Cytomegalovirus, Macrophages and Breast Cancer

Abstract

The human cytomegalovirus (HCMV) is a betaherpesvirus that is highly host specific, infects among others epithelial cells and macrophages, and has been recently mentioned as having oncomodulatory properties. HCMV is detected in the breast tumor tissue where macrophages, especially tumor associated macrophages, are associated with a poor prognosis. In this review, we will discuss the potential implication of HCMV in breast cancer with emphasis on the role played by macrophages.

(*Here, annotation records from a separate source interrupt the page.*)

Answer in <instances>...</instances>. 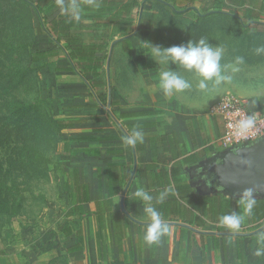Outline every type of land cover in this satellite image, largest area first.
<instances>
[{"label":"crops","instance_id":"crops-1","mask_svg":"<svg viewBox=\"0 0 264 264\" xmlns=\"http://www.w3.org/2000/svg\"><path fill=\"white\" fill-rule=\"evenodd\" d=\"M207 1L140 0L139 11L137 7L132 12L137 26L129 36L133 45L130 54L116 44L108 70V57L105 61L110 93L108 81L105 89L90 88V78L81 77L63 42L57 44L45 33L33 39L37 49L32 51L31 63L52 82L51 88L59 91L54 104L57 121L63 127L67 162L61 235L68 240L63 251L68 264H264V220H255V214L260 218L261 213L255 204L247 214L240 198L206 192L193 170L200 161L221 150L215 143L223 132L222 121L209 114L210 106L221 95L216 98V83L206 81L207 87L200 89L197 74L170 64L169 68L188 80L191 87L165 96L159 82L160 73L168 65L156 63L148 45L169 48L186 44L188 41L176 33L199 28L145 23L149 4L166 5L179 14L193 11L200 15L202 3ZM224 1L238 13L240 21H248V15L256 17L242 24V29L264 28V0ZM165 10L156 9L157 15ZM90 13L80 11L79 15ZM213 14L219 13H207ZM160 31L168 34H155ZM116 55L125 65H116ZM261 85L256 90L264 92L263 82ZM238 93L241 97L245 94ZM98 95L106 96V105ZM255 99L261 107L251 106L264 111V93ZM135 128L143 132V141L128 145L125 138ZM139 188L152 195V206L169 229L156 243L144 239L151 220L144 211L145 203L134 196ZM166 191L163 201H158ZM198 197L206 200V209L212 206L217 212V220L232 213L242 215L239 228H229L199 214L190 205ZM76 246L82 249L67 253ZM239 248L242 260L238 258Z\"/></svg>","mask_w":264,"mask_h":264},{"label":"rangeland","instance_id":"rangeland-1","mask_svg":"<svg viewBox=\"0 0 264 264\" xmlns=\"http://www.w3.org/2000/svg\"><path fill=\"white\" fill-rule=\"evenodd\" d=\"M167 7L149 4L145 23L199 27L176 34L222 49V74L230 79L216 84V98L242 91L250 105L260 106L253 98L264 93L256 90L264 84V52L256 51L264 47V28L242 29L248 21H240L236 11L179 14ZM160 8L165 13L157 15ZM39 24L28 5L0 0V264H68L63 255L68 240L61 235L67 162L54 104L59 91L31 63ZM116 57L118 67L125 65Z\"/></svg>","mask_w":264,"mask_h":264},{"label":"trees","instance_id":"trees-1","mask_svg":"<svg viewBox=\"0 0 264 264\" xmlns=\"http://www.w3.org/2000/svg\"><path fill=\"white\" fill-rule=\"evenodd\" d=\"M17 1L28 5L39 18V33L37 34L45 33L52 36L57 44L64 43L65 50L75 69L83 79L90 78L89 85L92 90L107 87L105 61L112 44H121L123 52L130 54L133 45L129 36L134 32L132 12L133 9L139 7L140 0H76L80 11L91 12L87 16L80 15L79 20H76L72 13H63L61 0ZM63 3L70 6L72 0H63ZM211 10H216L218 13L223 12L222 10L232 11L224 0H208L202 3L199 12L205 13ZM255 18L253 15H248L245 20L250 21ZM86 20L89 22L85 23ZM98 98L106 105V96L98 95ZM57 124L59 128H63L60 122ZM205 203H207L206 200L200 197L190 201L192 208L199 214H203L210 221H220L216 219L217 212L212 210V206L206 209ZM255 209L261 212L260 218L255 214V220H264V200H256ZM202 223L200 221L199 225ZM81 249L82 247L78 246L71 247L67 253ZM258 250L260 252V242ZM2 254L0 251V255ZM238 258L242 260L240 248Z\"/></svg>","mask_w":264,"mask_h":264},{"label":"clouds","instance_id":"clouds-1","mask_svg":"<svg viewBox=\"0 0 264 264\" xmlns=\"http://www.w3.org/2000/svg\"><path fill=\"white\" fill-rule=\"evenodd\" d=\"M62 11H71L76 20L80 19V8L76 0H72L70 6H66L61 0ZM152 50L153 59L156 63L168 65L167 70L160 73L159 86L165 96H171L174 92H183L191 87L188 80L183 78L178 72L169 68L170 64H178L186 71L194 72L201 79L199 88L207 87L206 81H214L220 84L222 81L229 80L222 74L221 59L222 49L212 46L205 39H200L197 42L189 40L186 44L163 48L158 45L148 43ZM257 53L264 52V47L256 49ZM238 62H242V58H238ZM250 123V121H249ZM138 141H143V132L139 128L133 129L131 135L125 138V143L135 145ZM170 191V189L168 190ZM167 195V191L162 193L157 199L162 202ZM136 198H139L145 203L144 211L149 215L151 223L147 227L145 241L149 244L156 243L160 237L169 231L168 226L162 220L161 214L152 206L153 197L143 188L137 189L134 193ZM240 203L244 206L245 213L250 214L254 204L256 203L252 190H245L240 194ZM244 217L242 215L232 213L220 218V222L229 228L238 229ZM257 255H260L258 252Z\"/></svg>","mask_w":264,"mask_h":264},{"label":"water","instance_id":"water-1","mask_svg":"<svg viewBox=\"0 0 264 264\" xmlns=\"http://www.w3.org/2000/svg\"><path fill=\"white\" fill-rule=\"evenodd\" d=\"M113 46L109 50L106 70ZM107 81L110 93L108 77ZM193 170L208 193L239 199L241 193L250 189L254 198L264 199V135L252 143L220 150L200 161Z\"/></svg>","mask_w":264,"mask_h":264},{"label":"built area","instance_id":"built-area-1","mask_svg":"<svg viewBox=\"0 0 264 264\" xmlns=\"http://www.w3.org/2000/svg\"><path fill=\"white\" fill-rule=\"evenodd\" d=\"M209 114L222 121L223 132L215 143L221 150L252 143L264 135V111L236 93L222 94Z\"/></svg>","mask_w":264,"mask_h":264}]
</instances>
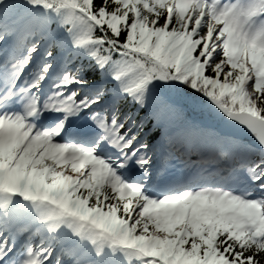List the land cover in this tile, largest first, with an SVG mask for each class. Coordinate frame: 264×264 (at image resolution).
Listing matches in <instances>:
<instances>
[{"label": "snow or ice", "instance_id": "1", "mask_svg": "<svg viewBox=\"0 0 264 264\" xmlns=\"http://www.w3.org/2000/svg\"><path fill=\"white\" fill-rule=\"evenodd\" d=\"M0 264H264V0H0Z\"/></svg>", "mask_w": 264, "mask_h": 264}]
</instances>
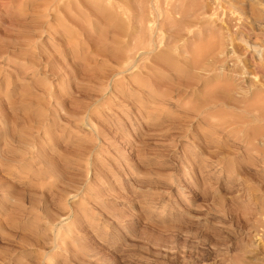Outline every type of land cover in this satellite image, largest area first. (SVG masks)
<instances>
[{"label":"rangeland","instance_id":"obj_1","mask_svg":"<svg viewBox=\"0 0 264 264\" xmlns=\"http://www.w3.org/2000/svg\"><path fill=\"white\" fill-rule=\"evenodd\" d=\"M0 264H264V0H0Z\"/></svg>","mask_w":264,"mask_h":264},{"label":"bare ground","instance_id":"obj_2","mask_svg":"<svg viewBox=\"0 0 264 264\" xmlns=\"http://www.w3.org/2000/svg\"><path fill=\"white\" fill-rule=\"evenodd\" d=\"M255 106V105H254Z\"/></svg>","mask_w":264,"mask_h":264}]
</instances>
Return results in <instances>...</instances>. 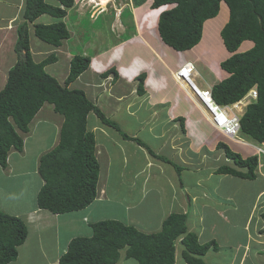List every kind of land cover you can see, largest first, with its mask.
<instances>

Keywords: Breast cancer; HCMV; Macrophages; Tumor.

Fig. (1)

Macrophages, heterogeneous cell populations. (A) Th1 induction of M1 through interferon-gamma signaling. M1 releases specific cytokines and chemokines as part of the proinflammatory response. (B) M2 differentiation via IL-13 and IL-4 released from Th2, mast cells, and basophils. Differentiated M2 then releases factors that favor the anti-inflammatory and immunosuppressive responses. (C) Ms deactivation through the IL-10, TGF-beta, and IFN-alpha/beta signaling. Deactivation downregulates the expression of MHC class II and increases the uptake of apoptotic cells, resulting in an anti-inflammatory and immunosuppressive response. (D) Macrophages differentiation towards a specific phenotype present in the tumorous environment (TAMs), where they release large amount of immunosuppressive cytokines and a little amount of pro-inflammatory cytokines indirectly promoting the development of cancer. CTLs: Th1-cytotoxic T cells ; IFN: Interferon ; IL: Interleukine ; MHC: Major Histocompatibility Complex ; MIP: Macrophage Inflammatory Protein ; TNF: Tumor Necrosis Factor ; TAMs: Tumor Associated Macrophages ; Th: T helper ; Rc: Receptor ; CCL : C-C Motif Chemokine Ligand ; M : Macrophage ; MDC : Macrophage-Derived Chemokine ; RANTES : Regulated on Activation, Normal T cell Expressed and Secreted ; TGF : Transforming Growth Factor.

Fig. (2)

Cellular transduction events occuring after macrophages infection by HCMV. (A) HCMV binds to the cellular EGFR through its glycoprotein gB and directly activates Akt, thus promoting an Akt-dependent prosurvival state. EGFR activation rapidly induces the expression of HSP27 and Mcl-1 that act together to downregulate caspase-3 activity and permit the virus persistence. (B) In the differentiated macrophages, NF-kB binding activity is increased allowing Bcl-3 to activate a number of human genes that favor cellular survival and optimal infection by HCMV. Activated p52/Bcl-3 complexes also act through the NF-kB sites to regulate the MIEP of HCMV and thus affecting the virus latency via HDACs. MIEP is also under by negative autoregulation through IE2 expression which in turn activates histone methyltransferases. EGFR: Epidermal Growth Factor Receptor ; HDACs: Histone Deacetylases ; HCMV: Human Cytomegalovirus ; MIEP: Major Immediate Early Promoter ; Bcl: B-cell lymphoma encoded protein ; gB: Glycoprotein B ; HSP: Heat Shock Protein ; IE: Immediate Early ; Mcl-1: Induced myeloid leukemia cell differentiation protein ; NF-kB: Nuclear Factor-Kappa B.

Fig. (3)

Potential interplay between macrophages, mammary epithelial cells and HCMV in breast cancer. HCMV infection of HMEC induces their priming towards epithelial transformation, by activation of several signaling pathways (Akt, Myc, Ras). HCMV also favors macrophages differentiation towards M2 phenotype. HMEC produces CFS-1, that will enhance cell transformation. This creates a favorable microenvironment, in which infected HMEC produce CCL-2 that promotes TAMs differentiation. In turn, TAMs secrete EGF, that promote breast cancer cells proliferation. Once HMEC had been transformed, they produce GM-CSF, which activate macrophages. In turn, TAMs secrete CCL18, that promotes the epithelial-mesenchymal transition (EMT) of breast cancer cells. This interplay favors cells activations and transformations, leading toward increased metastasis of breast cancer cells and increased tissue infiltration by TAMs. BCCs: Brest Cancer Cells ; CSF: Colony Stimulating Factor ; EMT: epithelial-mesenchymal transition ; HMEC: Human Mammary Epithelial Cells ; MBCs: Metastatic Breast Cancer cells ; TAMs: Tumor Associated Macrophages ; Bcl: B-cell lymphoma encoded protein ; CCL : C-C Motif Chemokine Ligand ; EGF: Epidermal Growth Factor ; GM: Granulocyte Macrophage ; HCMV : Human Cytomegalovirus ; IL: Interleukin ; NOS: NO Synthase ; TNF: Tumor Necrosis Factor.